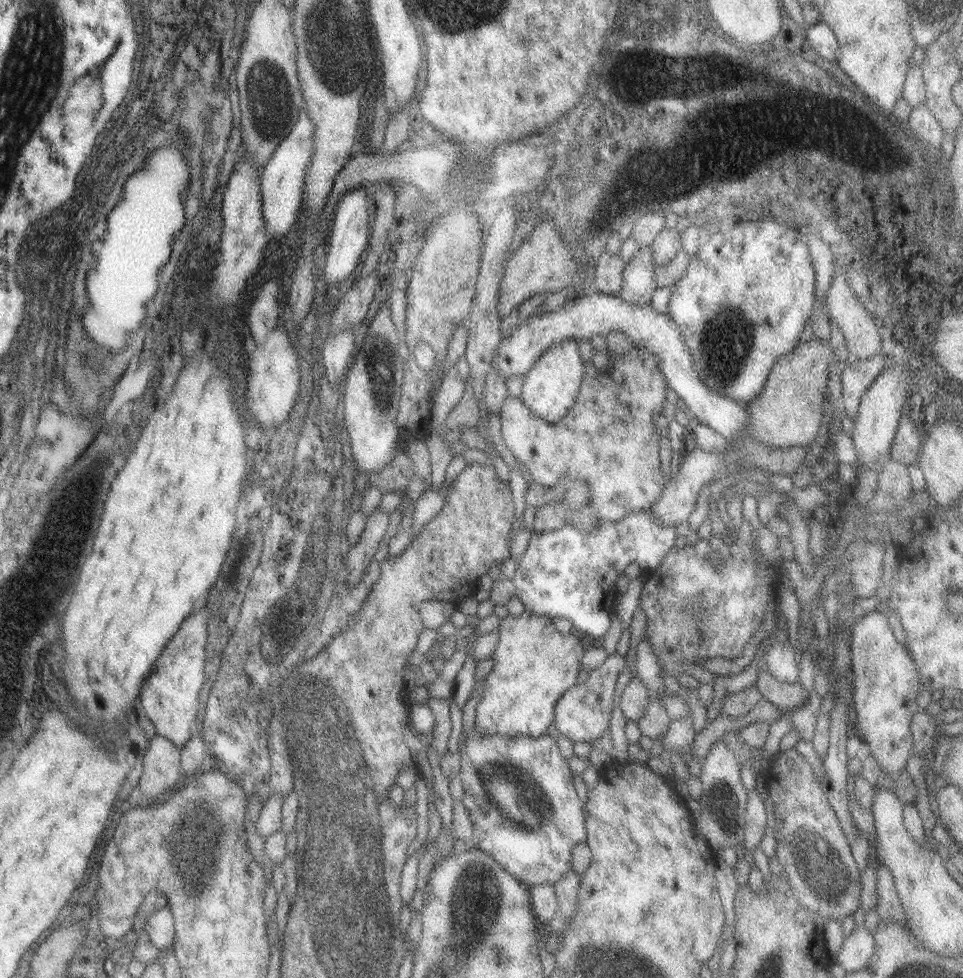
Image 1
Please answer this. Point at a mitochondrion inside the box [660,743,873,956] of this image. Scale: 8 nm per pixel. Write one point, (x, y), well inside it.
(824, 871)

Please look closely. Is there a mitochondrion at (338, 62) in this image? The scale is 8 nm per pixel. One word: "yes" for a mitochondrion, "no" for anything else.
yes

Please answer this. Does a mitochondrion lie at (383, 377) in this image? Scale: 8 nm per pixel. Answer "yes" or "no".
yes

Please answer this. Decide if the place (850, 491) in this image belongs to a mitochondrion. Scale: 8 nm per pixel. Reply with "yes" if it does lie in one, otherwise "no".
no

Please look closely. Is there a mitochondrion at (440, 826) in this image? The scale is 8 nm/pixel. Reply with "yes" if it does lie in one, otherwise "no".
no

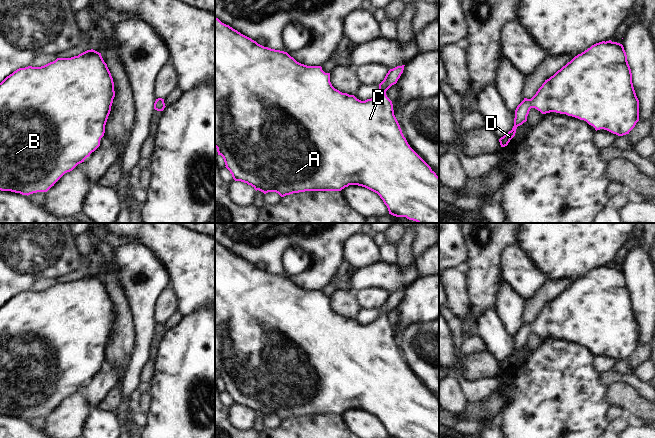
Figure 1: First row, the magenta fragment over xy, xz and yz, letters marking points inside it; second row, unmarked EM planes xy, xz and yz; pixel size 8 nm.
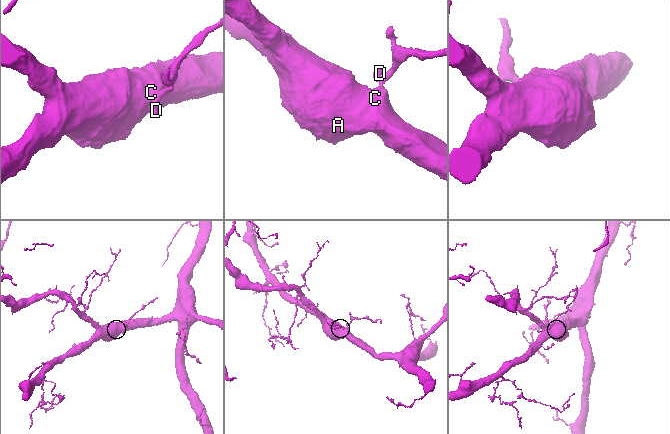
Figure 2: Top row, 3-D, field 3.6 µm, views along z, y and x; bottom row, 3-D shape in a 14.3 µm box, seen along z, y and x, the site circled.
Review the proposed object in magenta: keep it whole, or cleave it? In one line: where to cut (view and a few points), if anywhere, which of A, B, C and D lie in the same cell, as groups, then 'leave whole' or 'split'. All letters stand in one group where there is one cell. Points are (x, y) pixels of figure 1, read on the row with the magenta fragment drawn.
cut none; groups A B C D; leave whole

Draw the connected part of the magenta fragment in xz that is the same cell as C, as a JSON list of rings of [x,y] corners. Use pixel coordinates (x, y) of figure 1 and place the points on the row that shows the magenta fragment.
[[[215,17],[215,147],[217,148],[218,155],[221,155],[225,162],[225,167],[230,171],[232,177],[235,181],[241,181],[251,185],[256,191],[259,190],[264,194],[268,192],[276,192],[281,197],[290,195],[293,193],[305,192],[305,191],[341,191],[349,185],[358,185],[365,187],[375,193],[377,193],[383,200],[384,204],[387,206],[389,214],[396,217],[406,217],[409,220],[416,221],[417,223],[439,223],[439,177],[431,169],[431,167],[410,147],[406,138],[404,137],[400,125],[394,115],[392,101],[387,97],[386,91],[394,84],[397,83],[401,74],[403,73],[404,66],[397,66],[390,69],[386,74],[384,80],[379,84],[378,94],[365,101],[357,99],[354,95],[349,95],[347,93],[342,93],[335,89],[330,82],[330,73],[325,73],[321,66],[307,66],[297,62],[293,57],[291,57],[287,52],[271,49],[258,44],[251,38],[241,34],[237,30],[233,29],[229,25],[222,23],[218,18]]]

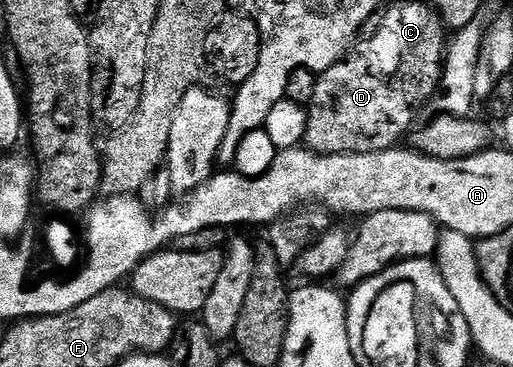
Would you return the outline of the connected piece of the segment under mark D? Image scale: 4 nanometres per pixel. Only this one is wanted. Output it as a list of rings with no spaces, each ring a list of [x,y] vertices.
[[[345,56],[319,73],[314,98],[308,108],[304,144],[320,156],[381,152],[397,147],[403,141],[400,139],[409,135],[420,111],[417,104],[396,104],[388,80],[380,80],[380,72],[376,72],[376,60],[356,60],[356,56]]]

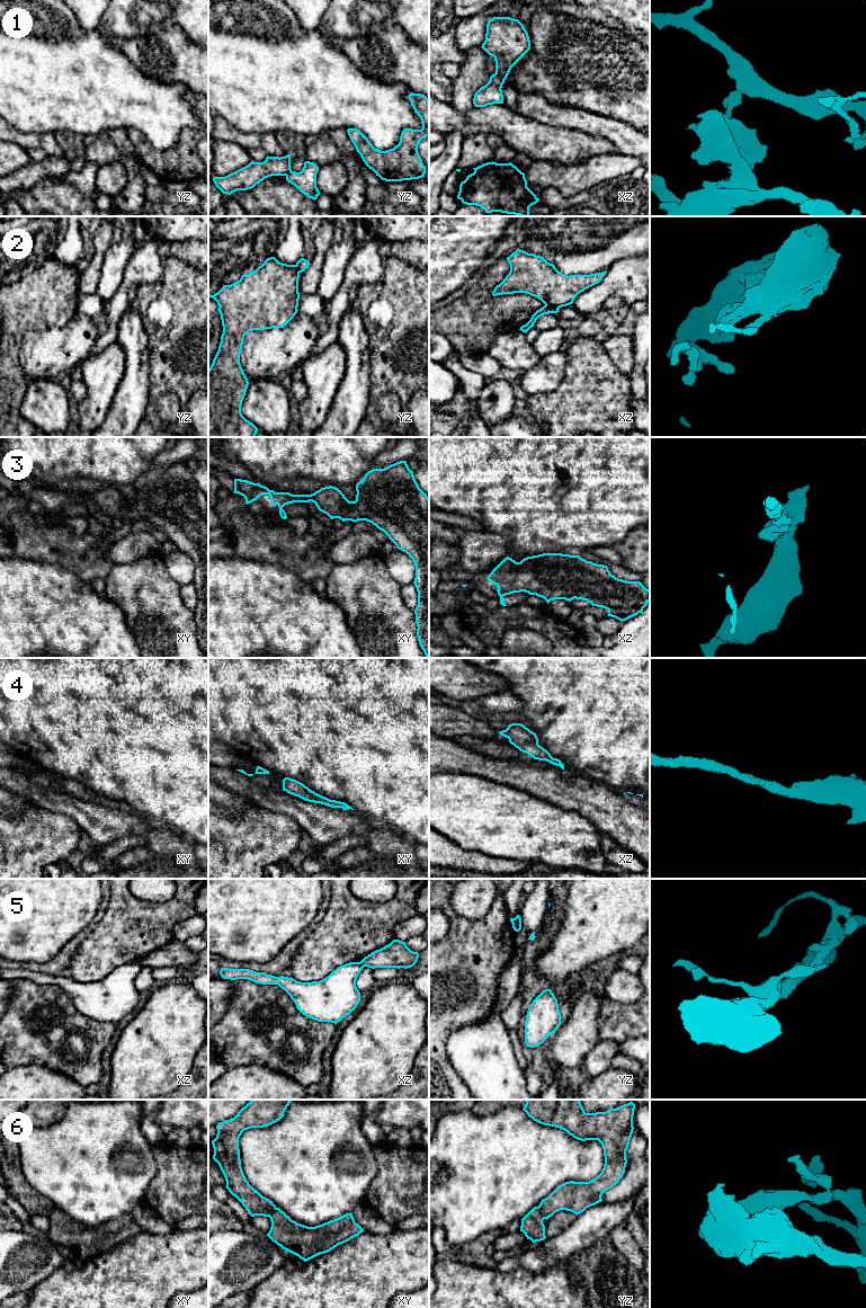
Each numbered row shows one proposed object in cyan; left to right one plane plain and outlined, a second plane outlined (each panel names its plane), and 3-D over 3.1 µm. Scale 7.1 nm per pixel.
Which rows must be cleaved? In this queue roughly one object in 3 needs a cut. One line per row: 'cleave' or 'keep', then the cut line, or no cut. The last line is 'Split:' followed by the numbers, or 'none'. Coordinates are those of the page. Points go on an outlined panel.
1: cleave | xz (496, 72), (503, 80)
2: cleave | xz (545, 304), (558, 309)
3: keep | no cut
4: keep | no cut
5: cleave | xz (359, 962), (364, 966)
6: cleave | yz (537, 1207), (544, 1218)
Split: 1, 2, 5, 6

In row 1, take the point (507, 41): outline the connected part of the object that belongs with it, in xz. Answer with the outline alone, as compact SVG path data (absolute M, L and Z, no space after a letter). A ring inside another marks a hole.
M493 17L486 24L485 41L481 47L494 57L496 73L506 80L511 68L530 50L530 41L518 19Z

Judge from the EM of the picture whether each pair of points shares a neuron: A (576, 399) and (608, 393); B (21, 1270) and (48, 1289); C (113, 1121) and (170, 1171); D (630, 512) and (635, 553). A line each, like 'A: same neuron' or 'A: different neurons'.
A: same neuron
B: different neurons
C: different neurons
D: different neurons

● **YOUR OBJECTIVE**
Examine the records and pull out every line where the string "second" occurs.

● **YOUR SOLUTION**
Figure 1: First row, the magenta fragment over xy, xz and yz, letters marking points inside it; second row, unmarked EM planes xy, xz and yz; pixel size 8 nm.
Each numbered row shows one proposed object in cyan; left to right one plane plain and outlined, a second plane outlined (each panel names its plane), and 3-D over 3.1 µm. Scale 7.1 nm per pixel.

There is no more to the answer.